> [Source document]
# Use Logistic Regression to predict survival of titanic passengers
Resources
* https://www.kaggle.com/c/titanic

By Shagun Garg

## Objective
* The sinking of the RMS Titanic is one of the most infamous shipwrecks in history.  On April 15, 1912, during her maiden voyage, the Titanic sank after colliding with an iceberg, killing 1502 out of 2224 passengers and crew. This sensational tragedy shocked the international community and led to better safety regulations for ships.

* One of the reasons that the shipwreck led to such loss of life was that there were not enough lifeboats for the passengers and crew. Although there was some element of luck involved in surviving the sinking, some groups of people were more likely to survive than others, such as women, children, and the upper-class.

* In this challenge, we ask you to complete the analysis of what sorts of people were likely to survive. In particular, we ask you to apply the tools of machine learning to predict which passengers survived the tragedy.

## Data download
* Downloading from OneDrive cloud

In [4]:
%sh
wget --no-check-certificate 'https://onedrive.live.com/download?cid=19C57AC336968345&resid=19C57AC336968345%2113479&authkey=AM7djqn63GKsfxk' -O titanic.csv

## Data explored and explained

Loading file into a dataframe

In [7]:
titanic = spark.read.csv('file:/databricks/driver/titanic.csv',header="true",inferSchema = "true")

In [8]:
 titanic.show(3)

## Data cleaning

In [10]:
 from pyspark.ml import Pipeline
 from pyspark.ml.classification import LogisticRegression
 from pyspark.ml.feature import OneHotEncoder, StringIndexer, IndexToString, VectorAssembler
 from pyspark.ml.feature import HashingTF, Tokenizer
 from pyspark.sql import Row
 from pyspark.sql.functions import UserDefinedFunction
 from pyspark.sql.types import *

Removing null values from all the columns

In [12]:
# Remove columns with bad (null) or bad result column
titanicCleaned = titanic.filter(titanic.Travel_class.isNotNull() & titanic.Sex.isNotNull() & titanic.Age.isNotNull() & titanic.Survived.isNotNull())

> [Required task A] Rewrite the paragraph of the Titanic page that begins "The sinking of the RMS Titanic" as a short list of its main facts.
The rows that follow are unrelated to the Titanic page.

> [Recorded data]

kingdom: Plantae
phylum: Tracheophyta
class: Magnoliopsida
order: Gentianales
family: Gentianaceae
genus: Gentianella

---

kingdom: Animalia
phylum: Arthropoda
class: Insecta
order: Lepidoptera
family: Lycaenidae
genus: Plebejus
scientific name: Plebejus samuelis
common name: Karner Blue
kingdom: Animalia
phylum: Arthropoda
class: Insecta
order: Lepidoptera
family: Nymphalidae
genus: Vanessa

> [Required task B] In the rows, switch "common name" to "everyday name" in the stretch from the line containing "genus: Plebejus" through the line containing "genus: Vanessa", and give only those lines.

> [Result A]
- The RMS Titanic sank on April 15, 1912, during her maiden voyage, after hitting an iceberg.
- 1502 of the 2224 passengers and crew died.
- It is one of the most infamous shipwrecks in history.
- The tragedy shocked the international community and led to better safety regulations for ships.

> [Result B]
genus: Plebejus
scientific name: Plebejus samuelis
everyday name: Karner Blue
kingdom: Animalia
phylum: Arthropoda
class: Insecta
order: Lepidoptera
family: Nymphalidae
genus: Vanessa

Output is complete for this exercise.